From `Iterator`, we have the idea of a sequence: its `next` method provides an `Option<Self::Item>`
From `Future`, we have the idea of readiness over time: the `poll` method provides a `Poll<Self::Output>`
This allows us to represent a sequence of items that become ready over time, we define a `Stream` trait that puts those features together.
```rust
use std::pin::Pin;
use std::task::{Context, Poll};
trait Stream {
type Item;
fn poll_next(
self: Pin<&mut Self>,
cx: &mut Context<'_>
) -> Poll<Option<Self::Item>>;
}
```
Here the `Stream` trait defines an associated type called `Item` for the type of the items produced by stream.
This is similar to `Iterator`, where there may be zero to many items, and unlike `Future`, where there is always a single `Output`, even if it is the unit type `()`.
`Stream` also defines a method to get those items.
We call it `poll_next`, to make it clear that it polls in the same way `Future::poll` does and produces a sequence of items in the same way `Iterator::next` does.
Its return type combines `Poll` with `Option`.
The outer type is `Poll`, because it has to be checked for readiness, just as a future does.
The inner type is `Option`, because it needs to signal whether there are more messages, just as an iterator does.
Somethin like this will likely end up as part of Rust's standard library.
In the meantime, it is part of the toolkit of most runtimes, so you can rely on it, and everything that will be covered should apply generally.
In the example we saw previously in the section on streaming, we didn't use `Poll_next` or `Stream`, but instead used `next` and `StreamExt`.
We *could* work with futures directly via their `poll` method.
Using `await` is much nicer, and the `StreamExt` trait supplies the `next` method so we can do just this:
```rust
trait StreamExt: Stream {
async fn next(&mut self) -> Option<Self::Item>
where
Self: Unpin;
// other methods...
}
```
Note: The definition that we used earlier in the ch looks slightly different that this.
This is because it supports versions of Rust that did not yet support using async functions in traits.
As a result it looks like this:
```rust
fn next(&mut self) -> Next<'_, Self> where Self: Unpin;
```
This `Next` type is a `struct` that implements `Future` and allows us to name the lifetime of the reference to `self` with `Next<'_, Self>`, so that `await` can work with this method.
The `StreamExt` trait also has some interesting method available to use with steams.
`StreamExt` is automatically implemented for every type that implements `Stream`.
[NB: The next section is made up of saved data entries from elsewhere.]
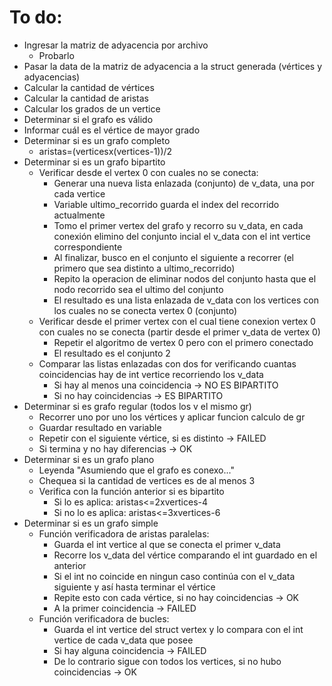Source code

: # To do:
* Ingresar la matriz de adyacencia por archivo
    * Probarlo
* Pasar la data de la matriz de adyacencia a la struct generada (vértices y adyacencias)
* Calcular la cantidad de vértices
* Calcular la cantidad de aristas
* Calcular los grados de un vertice
* Determinar si el grafo es válido
* Informar cuál es el vértice de mayor grado
* Determinar si es un grafo completo
    * aristas=(verticesx(vertices-1))/2
* Determinar si es un grafo bipartito
    * Verificar desde el vertex 0 con cuales no se conecta:
        * Generar una nueva lista enlazada (conjunto) de v_data, una por cada vertice
        * Variable ultimo_recorrido guarda el index del recorrido actualmente
        * Tomo el primer vertex del grafo y recorro su v_data, en cada conexión elimino del conjunto incial el v_data con el int vertice correspondiente
        * Al finalizar, busco en el conjunto el siguiente a recorrer (el primero que sea distinto a ultimo_recorrido)
        * Repito la operacion de eliminar nodos del conjunto hasta que el nodo recorrido sea el ultimo del conjunto
        * El resultado es una lista enlazada de v_data con los vertices con los cuales no se conecta vertex 0 (conjunto)
    * Verificar desde el primer vertex con el cual tiene conexion vertex 0 con cuales no se conecta (partir desde el primer v_data de vertex 0)
        * Repetir el algoritmo de vertex 0 pero con el primero conectado
        * El resultado es el conjunto 2
    * Comparar las listas enlazadas con dos for verificando cuantas coincidencias hay de int vertice recorriendo los v_data
        * Si hay al menos una coincidencia -> NO ES BIPARTITO
        * Si no hay coincidencias -> ES BIPARTITO
* Determinar si es grafo regular (todos los v el mismo gr)
    * Recorrer uno por uno los vértices y aplicar funcion calculo de gr
    * Guardar resultado en variable
    * Repetir con el siguiente vértice, si es distinto -> FAILED
    * Si termina y no hay diferencias -> OK
* Determinar si es un grafo plano
    * Leyenda "Asumiendo que el grafo es conexo..."
    * Chequea si la cantidad de vertices es de al menos 3
    * Verifica con la función anterior si es bipartito
        * Si lo es aplica: aristas<=2xvertices-4
        * Si no lo es aplica: aristas<=3xvertices-6
* Determinar si es un grafo simple
    * Función verificadora de aristas paralelas:
        * Guarda el int vertice al que se conecta el primer v_data
        * Recorre los v_data del vértice comparando el int guardado en el anterior
        * Si el int no coincide en ningun caso continúa con el v_data siguiente y así hasta terminar el vértice
        * Repite esto con cada vértice, si no hay coincidencias -> OK
        * A la primer coincidencia -> FAILED
    * Función verificadora de bucles:
        * Guarda el int vertice del struct vertex y lo compara con el int vertice de cada v_data que posee
        * Si hay alguna coincidencia -> FAILED
        * De lo contrario sigue con todos los vertices, si no hubo coincidencias -> OK
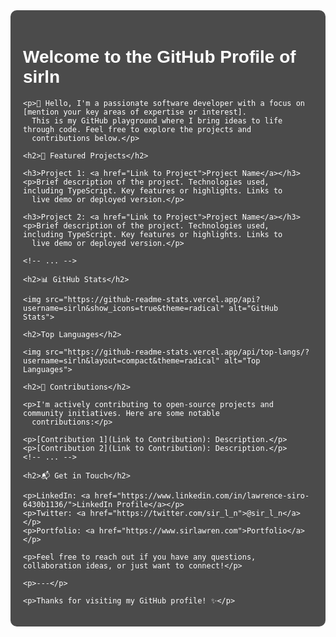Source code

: <!DOCTYPE html>
<html lang="en">

<head>
  <meta charset="UTF-8">
  <meta name="viewport" content="width=device-width, initial-scale=1.0">
  <title>GitHub Profile - sirln</title>
  <style>
    body {
      background-image: url('https://t4.ftcdn.net/jpg/05/90/45/35/240_F_590453560_ugMuPncnGYB6XnJqmC8xiPQx4eg3jmMD.jpg');
      background-size: cover;
      background-position: center;
      color: #fff;
      padding: 50px;
      font-family: 'Arial', sans-serif;
    }

    h1,
    h2,
    h3,
    h4,
    h5,
    h6 {
      color: #ffcc00;
    }

    a {
      color: #ffcc00;
    }

    .content {
      background-color: rgba(0, 0, 0, 0.7);
      padding: 20px;
      border-radius: 10px;
    }
  </style>
</head>

<body>
  <div class="content">
    <h1>Welcome to the GitHub Profile of sirln</h1>

    <p>👋 Hello, I'm a passionate software developer with a focus on [mention your key areas of expertise or interest].
      This is my GitHub playground where I bring ideas to life through code. Feel free to explore the projects and
      contributions below.</p>

    <h2>🚀 Featured Projects</h2>

    <h3>Project 1: <a href="Link to Project">Project Name</a></h3>
    <p>Brief description of the project. Technologies used, including TypeScript. Key features or highlights. Links to
      live demo or deployed version.</p>

    <h3>Project 2: <a href="Link to Project">Project Name</a></h3>
    <p>Brief description of the project. Technologies used, including TypeScript. Key features or highlights. Links to
      live demo or deployed version.</p>

    <!-- ... -->

    <h2>📊 GitHub Stats</h2>

    <img src="https://github-readme-stats.vercel.app/api?username=sirln&show_icons=true&theme=radical" alt="GitHub Stats">

    <h2>Top Languages</h2>

    <img src="https://github-readme-stats.vercel.app/api/top-langs/?username=sirln&layout=compact&theme=radical" alt="Top Languages">

    <h2>🌱 Contributions</h2>

    <p>I'm actively contributing to open-source projects and community initiatives. Here are some notable
      contributions:</p>

    <p>[Contribution 1](Link to Contribution): Description.</p>
    <p>[Contribution 2](Link to Contribution): Description.</p>
    <!-- ... -->

    <h2>📬 Get in Touch</h2>

    <p>LinkedIn: <a href="https://www.linkedin.com/in/lawrence-siro-6430b1136/">LinkedIn Profile</a></p>
    <p>Twitter: <a href="https://twitter.com/sir_l_n">@sir_l_n</a></p>
    <p>Portfolio: <a href="https://www.sirlawren.com">Portfolio</a></p>

    <p>Feel free to reach out if you have any questions, collaboration ideas, or just want to connect!</p>

    <p>---</p>

    <p>Thanks for visiting my GitHub profile! ✨</p>
  </div>
</body>

</html>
These traits are defined separately to enable the community to iterate on convenience APIs without affecting the foundational trait.
In the version of `StreamExt` used in the `trpl` crate, the trait not only defines the `next` method but also supplies a default implementation of `next` that correctly handles the details of calling `Stream::poll_next`.
Meaning that even when you need to write your own streaming data type, you *only* have to implement `Stream` and then anyone who uses your data type can use `StreamExt` and its methods with it automatically.